The required output is the exact run of lines below that opens at the line with "<title>ZN KOD ÇATISI</title>" and closes at the line with "<strong>2 - </strong>Çıkan".
───── DATA ─────
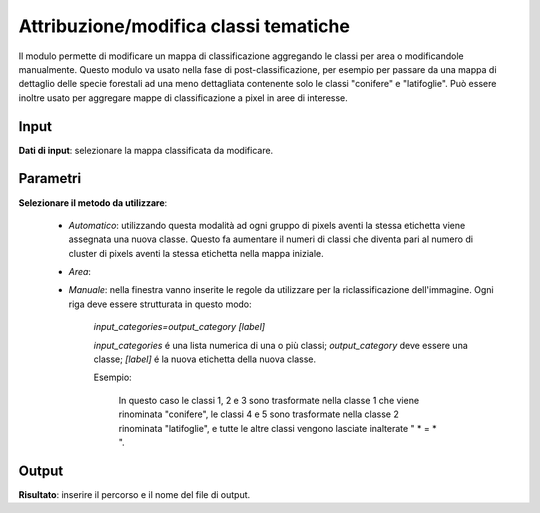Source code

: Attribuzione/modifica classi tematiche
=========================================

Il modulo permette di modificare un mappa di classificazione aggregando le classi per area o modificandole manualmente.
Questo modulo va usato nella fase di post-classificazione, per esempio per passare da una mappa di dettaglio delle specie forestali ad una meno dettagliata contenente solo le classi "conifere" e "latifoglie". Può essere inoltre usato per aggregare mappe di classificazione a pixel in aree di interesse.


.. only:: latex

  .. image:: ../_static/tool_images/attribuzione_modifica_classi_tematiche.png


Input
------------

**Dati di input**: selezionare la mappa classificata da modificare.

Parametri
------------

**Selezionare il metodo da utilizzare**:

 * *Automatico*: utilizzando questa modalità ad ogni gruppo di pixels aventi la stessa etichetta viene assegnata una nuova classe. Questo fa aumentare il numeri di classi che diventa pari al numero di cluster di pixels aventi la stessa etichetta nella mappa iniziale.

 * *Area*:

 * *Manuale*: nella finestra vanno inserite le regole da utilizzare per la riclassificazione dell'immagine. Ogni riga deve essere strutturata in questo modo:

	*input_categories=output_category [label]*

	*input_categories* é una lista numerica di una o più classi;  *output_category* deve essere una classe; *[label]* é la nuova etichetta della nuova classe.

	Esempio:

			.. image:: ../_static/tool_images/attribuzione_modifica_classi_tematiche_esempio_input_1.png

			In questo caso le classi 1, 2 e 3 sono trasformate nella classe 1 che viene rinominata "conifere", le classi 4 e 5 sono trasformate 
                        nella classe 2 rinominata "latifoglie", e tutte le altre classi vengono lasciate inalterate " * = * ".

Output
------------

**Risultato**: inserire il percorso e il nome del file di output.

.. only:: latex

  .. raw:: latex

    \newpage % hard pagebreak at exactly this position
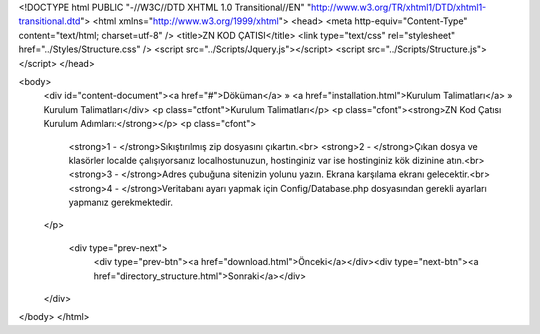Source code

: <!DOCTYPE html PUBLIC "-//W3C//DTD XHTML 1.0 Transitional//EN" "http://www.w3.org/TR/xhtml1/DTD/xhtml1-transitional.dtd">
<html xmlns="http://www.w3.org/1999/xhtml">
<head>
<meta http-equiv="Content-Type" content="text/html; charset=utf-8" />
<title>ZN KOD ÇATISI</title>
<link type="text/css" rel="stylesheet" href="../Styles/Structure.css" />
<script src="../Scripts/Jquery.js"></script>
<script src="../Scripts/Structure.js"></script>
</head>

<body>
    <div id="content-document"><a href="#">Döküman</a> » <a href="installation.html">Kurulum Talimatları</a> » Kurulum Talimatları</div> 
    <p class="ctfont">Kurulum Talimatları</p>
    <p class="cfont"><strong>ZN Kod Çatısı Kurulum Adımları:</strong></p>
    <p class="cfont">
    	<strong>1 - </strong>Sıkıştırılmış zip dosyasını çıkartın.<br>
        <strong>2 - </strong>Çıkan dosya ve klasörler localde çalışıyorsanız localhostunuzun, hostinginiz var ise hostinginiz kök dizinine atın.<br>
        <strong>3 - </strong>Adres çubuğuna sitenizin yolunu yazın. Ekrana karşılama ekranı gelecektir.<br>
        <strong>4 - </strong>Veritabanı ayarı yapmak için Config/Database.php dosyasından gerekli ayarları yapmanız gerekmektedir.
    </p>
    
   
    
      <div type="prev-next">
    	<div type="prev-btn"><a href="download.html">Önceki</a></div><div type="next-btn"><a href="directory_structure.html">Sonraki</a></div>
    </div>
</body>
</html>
─────
───── DATA ─────
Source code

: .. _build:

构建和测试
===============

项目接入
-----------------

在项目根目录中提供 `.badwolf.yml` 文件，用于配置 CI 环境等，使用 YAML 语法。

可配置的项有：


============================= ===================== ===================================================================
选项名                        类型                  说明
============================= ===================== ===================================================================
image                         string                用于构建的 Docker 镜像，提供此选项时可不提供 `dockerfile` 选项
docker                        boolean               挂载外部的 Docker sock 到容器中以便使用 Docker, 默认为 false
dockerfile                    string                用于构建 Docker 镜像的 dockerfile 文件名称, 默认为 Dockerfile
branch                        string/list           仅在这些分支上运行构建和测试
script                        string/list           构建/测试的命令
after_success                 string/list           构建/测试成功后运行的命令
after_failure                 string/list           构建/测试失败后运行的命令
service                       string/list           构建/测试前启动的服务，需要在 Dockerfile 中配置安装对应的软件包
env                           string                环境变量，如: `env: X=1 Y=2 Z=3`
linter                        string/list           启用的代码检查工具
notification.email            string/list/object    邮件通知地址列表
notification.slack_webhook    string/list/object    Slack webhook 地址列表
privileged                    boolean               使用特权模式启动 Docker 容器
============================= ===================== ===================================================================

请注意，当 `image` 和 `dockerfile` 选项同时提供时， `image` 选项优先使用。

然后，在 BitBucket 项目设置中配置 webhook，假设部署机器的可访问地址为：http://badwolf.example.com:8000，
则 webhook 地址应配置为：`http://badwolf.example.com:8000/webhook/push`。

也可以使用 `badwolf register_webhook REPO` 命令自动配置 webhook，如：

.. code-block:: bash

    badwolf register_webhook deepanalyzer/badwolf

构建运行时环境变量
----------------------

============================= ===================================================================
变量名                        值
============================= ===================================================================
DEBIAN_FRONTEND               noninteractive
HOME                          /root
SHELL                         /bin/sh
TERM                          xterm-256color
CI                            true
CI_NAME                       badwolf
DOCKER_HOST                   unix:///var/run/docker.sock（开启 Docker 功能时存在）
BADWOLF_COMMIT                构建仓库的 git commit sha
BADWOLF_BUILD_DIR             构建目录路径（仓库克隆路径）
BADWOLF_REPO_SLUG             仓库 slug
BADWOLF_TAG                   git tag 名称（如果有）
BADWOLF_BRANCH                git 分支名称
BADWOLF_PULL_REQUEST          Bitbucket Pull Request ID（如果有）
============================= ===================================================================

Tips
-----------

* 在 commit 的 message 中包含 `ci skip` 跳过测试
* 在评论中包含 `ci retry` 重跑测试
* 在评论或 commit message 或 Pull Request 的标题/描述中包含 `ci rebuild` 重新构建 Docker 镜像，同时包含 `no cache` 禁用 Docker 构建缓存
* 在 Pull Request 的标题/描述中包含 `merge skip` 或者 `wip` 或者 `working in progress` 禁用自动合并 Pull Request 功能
─────
- YOUR RESPONSE
<title>ZN KOD ÇATISI</title>
<link type="text/css" rel="stylesheet" href="../Styles/Structure.css" />
<script src="../Scripts/Jquery.js"></script>
<script src="../Scripts/Structure.js"></script>
</head>

<body>
    <div id="content-document"><a href="#">Döküman</a> » <a href="installation.html">Kurulum Talimatları</a> » Kurulum Talimatları</div> 
    <p class="ctfont">Kurulum Talimatları</p>
    <p class="cfont"><strong>ZN Kod Çatısı Kurulum Adımları:</strong></p>
    <p class="cfont">
    	<strong>1 - </strong>Sıkıştırılmış zip dosyasını çıkartın.<br>
        <strong>2 - </strong>Çıkan dosya ve klasörler localde çalışıyorsanız localhostunuzun, hostinginiz var ise hostinginiz kök dizinine atın.<br>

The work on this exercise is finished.